[Opening Task input section]
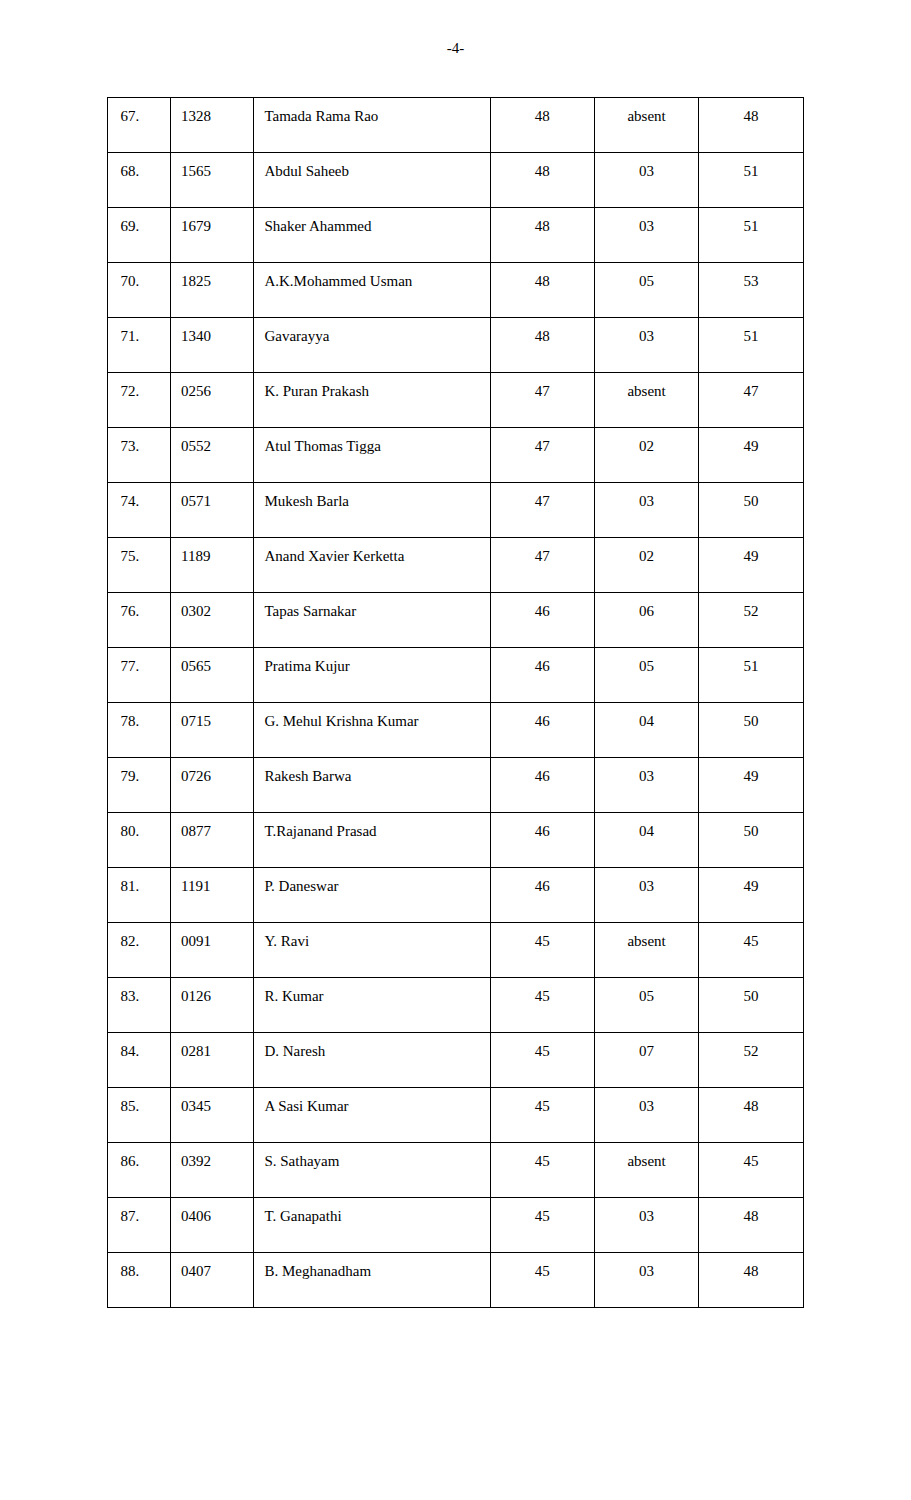-4-
| 67. | 1328 | Tamada Rama Rao | 48 | absent | 48 |
| 68. | 1565 | Abdul Saheeb | 48 | 03 | 51 |
| 69. | 1679 | Shaker Ahammed | 48 | 03 | 51 |
| 70. | 1825 | A.K.Mohammed Usman | 48 | 05 | 53 |
| 71. | 1340 | Gavarayya | 48 | 03 | 51 |
| 72. | 0256 | K. Puran Prakash | 47 | absent | 47 |
| 73. | 0552 | Atul Thomas Tigga | 47 | 02 | 49 |
| 74. | 0571 | Mukesh Barla | 47 | 03 | 50 |
| 75. | 1189 | Anand Xavier Kerketta | 47 | 02 | 49 |
| 76. | 0302 | Tapas Sarnakar | 46 | 06 | 52 |
| 77. | 0565 | Pratima Kujur | 46 | 05 | 51 |
| 78. | 0715 | G. Mehul Krishna Kumar | 46 | 04 | 50 |
| 79. | 0726 | Rakesh Barwa | 46 | 03 | 49 |
| 80. | 0877 | T.Rajanand Prasad | 46 | 04 | 50 |
| 81. | 1191 | P. Daneswar | 46 | 03 | 49 |
| 82. | 0091 | Y. Ravi | 45 | absent | 45 |
| 83. | 0126 | R. Kumar | 45 | 05 | 50 |
| 84. | 0281 | D. Naresh | 45 | 07 | 52 |
| 85. | 0345 | A Sasi Kumar | 45 | 03 | 48 |
| 86. | 0392 | S. Sathayam | 45 | absent | 45 |
| 87. | 0406 | T. Ganapathi | 45 | 03 | 48 |
| 88. | 0407 | B. Meghanadham | 45 | 03 | 48 |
[Closing Task input section]
**How to complete this task:** From the line containing "46 | 06 | 52 |" to the last line of the material, please quote every line exactly and only those.

**Answer to the problem:**
| 76. | 0302 | Tapas Sarnakar | 46 | 06 | 52 |
| 77. | 0565 | Pratima Kujur | 46 | 05 | 51 |
| 78. | 0715 | G. Mehul Krishna Kumar | 46 | 04 | 50 |
| 79. | 0726 | Rakesh Barwa | 46 | 03 | 49 |
| 80. | 0877 | T.Rajanand Prasad | 46 | 04 | 50 |
| 81. | 1191 | P. Daneswar | 46 | 03 | 49 |
| 82. | 0091 | Y. Ravi | 45 | absent | 45 |
| 83. | 0126 | R. Kumar | 45 | 05 | 50 |
| 84. | 0281 | D. Naresh | 45 | 07 | 52 |
| 85. | 0345 | A Sasi Kumar | 45 | 03 | 48 |
| 86. | 0392 | S. Sathayam | 45 | absent | 45 |
| 87. | 0406 | T. Ganapathi | 45 | 03 | 48 |
| 88. | 0407 | B. Meghanadham | 45 | 03 | 48 |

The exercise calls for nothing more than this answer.